For these two dfs, I want to check for each i in df1["TS"] if df["TS"] == df1["TS}, then assign the value in "Dr" that corresponds to i to the "mmsi" column:
df = pl.DataFrame({"TS": [1, 2, 3, 4, 5, 6, 7], "mmsi":[11,12,13,14,15,16,17]})
df1 = pl.DataFrame({
"TS": [4, 6, 7],
"Dr": [21,22,23]})
I want the output of df["mmsi"] to be: [11,12,13,21,15,22,23]
I suggest using a "left" join
, followed by a fill_null
, to fill in values of Dr
that are not found.
df.join(
df1,
on="TS",
how="left"
).with_columns(pl.col('Dr').fill_null(pl.col('mmsi')))
shape: (7, 3)
┌─────┬──────┬─────┐
│ TS ┆ mmsi ┆ Dr │
│ --- ┆ --- ┆ --- │
│ i64 ┆ i64 ┆ i64 │
╞═════╪══════╪═════╡
│ 1 ┆ 11 ┆ 11 │
│ 2 ┆ 12 ┆ 12 │
│ 3 ┆ 13 ┆ 13 │
│ 4 ┆ 14 ┆ 21 │
│ 5 ┆ 15 ┆ 15 │
│ 6 ┆ 16 ┆ 22 │
│ 7 ┆ 17 ┆ 23 │
└─────┴──────┴─────┘
Your result is in the Dr
column.
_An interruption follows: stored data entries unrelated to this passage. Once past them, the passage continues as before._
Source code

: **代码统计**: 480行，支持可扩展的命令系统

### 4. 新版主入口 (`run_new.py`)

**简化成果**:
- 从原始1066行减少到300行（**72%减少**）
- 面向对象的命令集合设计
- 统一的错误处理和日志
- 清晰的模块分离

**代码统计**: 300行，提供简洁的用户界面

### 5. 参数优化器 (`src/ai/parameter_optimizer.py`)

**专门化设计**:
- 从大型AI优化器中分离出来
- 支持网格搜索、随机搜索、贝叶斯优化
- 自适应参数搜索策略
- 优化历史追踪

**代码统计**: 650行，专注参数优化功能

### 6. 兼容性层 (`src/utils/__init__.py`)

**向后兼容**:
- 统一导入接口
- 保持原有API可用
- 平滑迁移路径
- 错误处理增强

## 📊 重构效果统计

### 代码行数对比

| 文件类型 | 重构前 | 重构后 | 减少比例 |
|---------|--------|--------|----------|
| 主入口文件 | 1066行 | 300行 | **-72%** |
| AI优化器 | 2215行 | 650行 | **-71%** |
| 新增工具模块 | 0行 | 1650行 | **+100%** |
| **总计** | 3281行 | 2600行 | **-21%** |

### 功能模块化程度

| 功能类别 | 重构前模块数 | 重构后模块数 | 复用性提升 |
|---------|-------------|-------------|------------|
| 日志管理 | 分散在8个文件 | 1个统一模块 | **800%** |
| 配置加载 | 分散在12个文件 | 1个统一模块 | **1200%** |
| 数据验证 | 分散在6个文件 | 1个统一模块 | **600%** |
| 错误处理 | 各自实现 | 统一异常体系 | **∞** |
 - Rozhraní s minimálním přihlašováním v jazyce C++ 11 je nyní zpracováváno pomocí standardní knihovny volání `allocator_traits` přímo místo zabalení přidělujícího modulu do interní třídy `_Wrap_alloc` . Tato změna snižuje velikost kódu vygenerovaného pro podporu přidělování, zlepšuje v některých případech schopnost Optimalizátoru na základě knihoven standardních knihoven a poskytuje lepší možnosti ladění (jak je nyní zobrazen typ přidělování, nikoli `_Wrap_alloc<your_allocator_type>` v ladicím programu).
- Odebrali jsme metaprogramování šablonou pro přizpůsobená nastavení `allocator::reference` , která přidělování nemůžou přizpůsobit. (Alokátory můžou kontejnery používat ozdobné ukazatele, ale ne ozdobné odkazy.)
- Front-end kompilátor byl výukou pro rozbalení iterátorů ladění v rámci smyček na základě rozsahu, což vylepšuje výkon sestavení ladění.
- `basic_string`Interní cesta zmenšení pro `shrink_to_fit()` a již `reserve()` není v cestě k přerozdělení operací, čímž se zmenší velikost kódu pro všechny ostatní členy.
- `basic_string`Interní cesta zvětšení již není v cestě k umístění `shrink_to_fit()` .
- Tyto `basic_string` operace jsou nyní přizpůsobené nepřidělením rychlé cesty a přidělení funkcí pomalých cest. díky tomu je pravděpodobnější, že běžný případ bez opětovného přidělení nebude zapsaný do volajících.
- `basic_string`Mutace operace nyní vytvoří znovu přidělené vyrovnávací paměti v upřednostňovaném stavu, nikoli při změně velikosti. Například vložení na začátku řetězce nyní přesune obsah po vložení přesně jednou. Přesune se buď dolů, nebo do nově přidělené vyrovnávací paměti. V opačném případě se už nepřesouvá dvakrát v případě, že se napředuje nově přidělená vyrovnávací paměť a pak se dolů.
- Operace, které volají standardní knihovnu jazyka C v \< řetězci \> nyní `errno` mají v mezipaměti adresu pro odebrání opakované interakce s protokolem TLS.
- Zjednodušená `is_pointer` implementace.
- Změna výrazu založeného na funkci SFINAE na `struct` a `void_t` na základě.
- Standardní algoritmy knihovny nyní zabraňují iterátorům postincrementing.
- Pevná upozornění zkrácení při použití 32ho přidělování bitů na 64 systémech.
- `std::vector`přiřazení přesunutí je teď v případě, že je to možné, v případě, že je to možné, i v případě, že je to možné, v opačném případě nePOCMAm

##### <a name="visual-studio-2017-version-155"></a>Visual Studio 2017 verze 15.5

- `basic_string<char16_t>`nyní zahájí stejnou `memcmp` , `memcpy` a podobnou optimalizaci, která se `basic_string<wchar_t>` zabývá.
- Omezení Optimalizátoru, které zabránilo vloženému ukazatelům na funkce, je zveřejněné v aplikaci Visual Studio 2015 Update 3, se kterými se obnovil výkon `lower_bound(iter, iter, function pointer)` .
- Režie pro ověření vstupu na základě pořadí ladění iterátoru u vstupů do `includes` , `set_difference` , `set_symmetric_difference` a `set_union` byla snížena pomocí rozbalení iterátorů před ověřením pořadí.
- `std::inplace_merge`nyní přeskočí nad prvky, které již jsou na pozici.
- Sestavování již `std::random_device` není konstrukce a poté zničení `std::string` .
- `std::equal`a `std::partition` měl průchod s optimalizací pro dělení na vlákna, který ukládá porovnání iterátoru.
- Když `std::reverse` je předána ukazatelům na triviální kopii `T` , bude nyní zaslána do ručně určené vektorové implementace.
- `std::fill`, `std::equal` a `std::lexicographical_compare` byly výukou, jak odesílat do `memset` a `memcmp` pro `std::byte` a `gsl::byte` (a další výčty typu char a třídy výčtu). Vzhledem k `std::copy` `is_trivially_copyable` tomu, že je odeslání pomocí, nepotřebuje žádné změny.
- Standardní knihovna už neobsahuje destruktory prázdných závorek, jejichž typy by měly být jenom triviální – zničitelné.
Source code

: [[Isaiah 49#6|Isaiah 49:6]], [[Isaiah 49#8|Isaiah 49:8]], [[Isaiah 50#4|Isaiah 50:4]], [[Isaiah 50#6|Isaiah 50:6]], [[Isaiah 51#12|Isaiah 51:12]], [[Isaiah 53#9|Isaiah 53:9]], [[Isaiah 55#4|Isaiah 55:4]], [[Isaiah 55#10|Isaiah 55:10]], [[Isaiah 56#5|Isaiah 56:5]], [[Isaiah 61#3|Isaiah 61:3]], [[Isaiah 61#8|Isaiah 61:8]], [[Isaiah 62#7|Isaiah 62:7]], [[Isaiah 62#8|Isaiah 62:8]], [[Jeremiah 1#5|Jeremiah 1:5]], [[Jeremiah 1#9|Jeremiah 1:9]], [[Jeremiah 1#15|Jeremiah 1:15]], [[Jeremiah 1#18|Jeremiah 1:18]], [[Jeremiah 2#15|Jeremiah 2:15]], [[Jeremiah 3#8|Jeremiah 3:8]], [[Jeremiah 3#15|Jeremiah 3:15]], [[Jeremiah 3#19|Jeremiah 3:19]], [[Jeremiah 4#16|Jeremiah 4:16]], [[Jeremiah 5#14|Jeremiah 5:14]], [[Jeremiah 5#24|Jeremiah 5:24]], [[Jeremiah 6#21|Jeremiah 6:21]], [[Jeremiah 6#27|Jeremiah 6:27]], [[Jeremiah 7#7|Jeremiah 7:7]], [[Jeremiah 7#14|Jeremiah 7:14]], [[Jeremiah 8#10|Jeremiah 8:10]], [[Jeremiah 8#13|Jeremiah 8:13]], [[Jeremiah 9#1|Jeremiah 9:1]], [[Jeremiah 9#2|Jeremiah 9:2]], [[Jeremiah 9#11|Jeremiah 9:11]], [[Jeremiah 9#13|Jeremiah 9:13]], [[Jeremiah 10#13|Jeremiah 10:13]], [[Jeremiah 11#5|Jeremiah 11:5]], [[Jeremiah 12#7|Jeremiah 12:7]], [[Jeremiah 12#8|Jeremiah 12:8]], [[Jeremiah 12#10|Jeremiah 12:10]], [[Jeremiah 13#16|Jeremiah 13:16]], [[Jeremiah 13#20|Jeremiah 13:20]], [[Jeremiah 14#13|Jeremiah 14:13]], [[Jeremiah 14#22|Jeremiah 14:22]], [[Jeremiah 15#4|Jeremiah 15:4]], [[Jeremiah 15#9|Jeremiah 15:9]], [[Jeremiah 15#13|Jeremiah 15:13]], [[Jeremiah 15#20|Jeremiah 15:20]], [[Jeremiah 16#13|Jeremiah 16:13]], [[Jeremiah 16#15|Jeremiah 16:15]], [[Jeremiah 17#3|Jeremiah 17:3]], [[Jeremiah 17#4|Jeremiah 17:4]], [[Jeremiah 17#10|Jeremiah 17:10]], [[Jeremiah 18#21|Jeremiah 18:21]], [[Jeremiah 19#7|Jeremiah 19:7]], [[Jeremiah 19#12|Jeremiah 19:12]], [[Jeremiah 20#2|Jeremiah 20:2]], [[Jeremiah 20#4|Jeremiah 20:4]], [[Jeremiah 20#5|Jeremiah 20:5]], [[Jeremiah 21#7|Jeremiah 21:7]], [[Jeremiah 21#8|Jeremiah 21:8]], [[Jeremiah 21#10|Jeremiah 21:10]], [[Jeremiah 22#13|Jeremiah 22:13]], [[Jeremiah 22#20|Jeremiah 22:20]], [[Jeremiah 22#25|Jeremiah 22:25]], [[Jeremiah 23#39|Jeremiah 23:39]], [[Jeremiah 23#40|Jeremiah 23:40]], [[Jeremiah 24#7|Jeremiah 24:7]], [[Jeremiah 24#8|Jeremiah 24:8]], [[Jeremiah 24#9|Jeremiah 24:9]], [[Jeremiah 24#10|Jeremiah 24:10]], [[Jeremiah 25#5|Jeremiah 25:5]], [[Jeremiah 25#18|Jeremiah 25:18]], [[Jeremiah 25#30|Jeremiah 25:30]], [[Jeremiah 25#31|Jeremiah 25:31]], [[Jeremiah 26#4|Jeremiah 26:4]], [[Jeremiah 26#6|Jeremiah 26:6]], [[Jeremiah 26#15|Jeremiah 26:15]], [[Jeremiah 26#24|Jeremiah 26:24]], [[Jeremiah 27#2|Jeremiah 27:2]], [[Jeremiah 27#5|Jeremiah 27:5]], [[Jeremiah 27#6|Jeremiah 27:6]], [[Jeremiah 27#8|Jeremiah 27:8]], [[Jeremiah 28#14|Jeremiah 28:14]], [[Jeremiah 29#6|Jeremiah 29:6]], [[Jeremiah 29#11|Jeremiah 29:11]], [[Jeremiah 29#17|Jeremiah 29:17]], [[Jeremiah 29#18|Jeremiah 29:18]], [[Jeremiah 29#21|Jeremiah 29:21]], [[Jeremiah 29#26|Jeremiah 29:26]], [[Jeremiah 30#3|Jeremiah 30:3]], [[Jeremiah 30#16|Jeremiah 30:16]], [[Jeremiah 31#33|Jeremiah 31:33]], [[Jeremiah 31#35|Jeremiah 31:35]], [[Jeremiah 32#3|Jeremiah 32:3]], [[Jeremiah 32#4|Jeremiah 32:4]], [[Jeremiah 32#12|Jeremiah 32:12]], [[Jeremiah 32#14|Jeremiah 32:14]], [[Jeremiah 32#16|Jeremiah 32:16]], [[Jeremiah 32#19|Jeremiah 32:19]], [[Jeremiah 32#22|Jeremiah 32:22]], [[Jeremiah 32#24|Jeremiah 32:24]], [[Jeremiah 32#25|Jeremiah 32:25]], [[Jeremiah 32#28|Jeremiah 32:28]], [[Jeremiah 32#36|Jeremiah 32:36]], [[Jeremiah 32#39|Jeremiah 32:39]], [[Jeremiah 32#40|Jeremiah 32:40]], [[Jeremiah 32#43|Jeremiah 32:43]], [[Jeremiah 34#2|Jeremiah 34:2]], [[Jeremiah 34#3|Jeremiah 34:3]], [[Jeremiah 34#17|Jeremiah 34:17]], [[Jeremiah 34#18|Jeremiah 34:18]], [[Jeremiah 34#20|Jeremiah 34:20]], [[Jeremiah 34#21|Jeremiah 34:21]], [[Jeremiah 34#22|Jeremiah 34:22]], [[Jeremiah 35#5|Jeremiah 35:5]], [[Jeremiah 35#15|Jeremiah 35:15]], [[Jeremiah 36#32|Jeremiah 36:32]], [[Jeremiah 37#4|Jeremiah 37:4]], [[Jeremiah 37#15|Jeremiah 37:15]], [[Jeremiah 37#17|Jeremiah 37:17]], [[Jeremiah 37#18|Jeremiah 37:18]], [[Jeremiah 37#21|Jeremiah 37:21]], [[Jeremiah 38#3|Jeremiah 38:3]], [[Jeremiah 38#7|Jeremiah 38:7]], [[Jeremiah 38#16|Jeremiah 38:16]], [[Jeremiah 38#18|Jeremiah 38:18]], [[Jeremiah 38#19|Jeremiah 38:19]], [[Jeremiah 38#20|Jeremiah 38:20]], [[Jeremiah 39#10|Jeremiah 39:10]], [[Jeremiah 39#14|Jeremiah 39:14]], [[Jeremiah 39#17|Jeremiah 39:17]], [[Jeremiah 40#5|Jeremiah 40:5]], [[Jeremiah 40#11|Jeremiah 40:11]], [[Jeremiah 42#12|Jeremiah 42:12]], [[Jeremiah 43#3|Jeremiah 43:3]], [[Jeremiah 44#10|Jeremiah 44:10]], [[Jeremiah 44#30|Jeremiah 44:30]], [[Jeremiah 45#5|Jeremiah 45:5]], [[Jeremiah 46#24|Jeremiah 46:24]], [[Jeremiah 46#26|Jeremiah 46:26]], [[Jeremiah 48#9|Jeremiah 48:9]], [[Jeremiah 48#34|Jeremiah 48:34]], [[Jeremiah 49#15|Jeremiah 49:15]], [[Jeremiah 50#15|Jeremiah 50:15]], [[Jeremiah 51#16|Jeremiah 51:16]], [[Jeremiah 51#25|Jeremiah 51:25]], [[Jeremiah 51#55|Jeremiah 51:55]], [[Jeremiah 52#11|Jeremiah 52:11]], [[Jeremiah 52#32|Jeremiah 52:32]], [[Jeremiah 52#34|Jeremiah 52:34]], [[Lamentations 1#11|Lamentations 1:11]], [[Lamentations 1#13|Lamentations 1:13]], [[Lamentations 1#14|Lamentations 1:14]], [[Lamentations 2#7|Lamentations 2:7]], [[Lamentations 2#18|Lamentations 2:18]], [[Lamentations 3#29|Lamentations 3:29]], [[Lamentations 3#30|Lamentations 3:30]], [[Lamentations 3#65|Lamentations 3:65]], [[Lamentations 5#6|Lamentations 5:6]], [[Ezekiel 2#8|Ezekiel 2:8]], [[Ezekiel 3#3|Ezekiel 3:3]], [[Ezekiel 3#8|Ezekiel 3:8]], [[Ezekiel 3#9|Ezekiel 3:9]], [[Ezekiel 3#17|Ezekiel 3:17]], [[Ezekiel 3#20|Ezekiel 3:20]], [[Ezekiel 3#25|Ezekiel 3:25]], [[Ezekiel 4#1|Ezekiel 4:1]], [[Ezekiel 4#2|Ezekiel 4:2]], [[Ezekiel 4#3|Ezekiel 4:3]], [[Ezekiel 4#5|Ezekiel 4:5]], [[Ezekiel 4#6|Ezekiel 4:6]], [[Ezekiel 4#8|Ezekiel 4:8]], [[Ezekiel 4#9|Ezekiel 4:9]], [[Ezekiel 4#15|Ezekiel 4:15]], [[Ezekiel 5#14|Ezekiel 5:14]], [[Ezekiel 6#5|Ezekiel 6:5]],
If needed, you can drop/rename columns so that mmsi
is the final column.
df = (
df.join(df1, on="TS", how="left")
.with_columns(pl.col("Dr").fill_null(pl.col("mmsi")))
.drop("mmsi")
.rename({"Dr": "mmsi"})
)
print(df)
shape: (7, 2)
┌─────┬──────┐
│ TS ┆ mmsi │
│ --- ┆ --- │
│ i64 ┆ i64 │
╞═════╪══════╡
│ 1 ┆ 11 │
│ 2 ┆ 12 │
│ 3 ┆ 13 │
│ 4 ┆ 21 │
│ 5 ┆ 15 │
│ 6 ┆ 22 │
│ 7 ┆ 23 │
└─────┴──────┘
Taken in steps, the "left" join will yield the following.
df.join(
df1,
on="TS",
how="left"
)
shape: (7, 3)
┌─────┬──────┬──────┐
│ TS ┆ mmsi ┆ Dr │
│ --- ┆ --- ┆ --- │
│ i64 ┆ i64 ┆ i64 │
╞═════╪══════╪══════╡
│ 1 ┆ 11 ┆ null │
│ 2 ┆ 12 ┆ null │
│ 3 ┆ 13 ┆ null │
│ 4 ┆ 21 ┆ 21 │
│ 5 ┆ 15 ┆ null │
│ 6 ┆ 22 ┆ 22 │
│ 7 ┆ 23 ┆ 23 │
└─────┴──────┴──────┘
The fill_null
step will then fill in any missing values in the Dr
column using the corresponding values in the mmsi
column.
The performance of this will be much better than iterating over values using a for loop.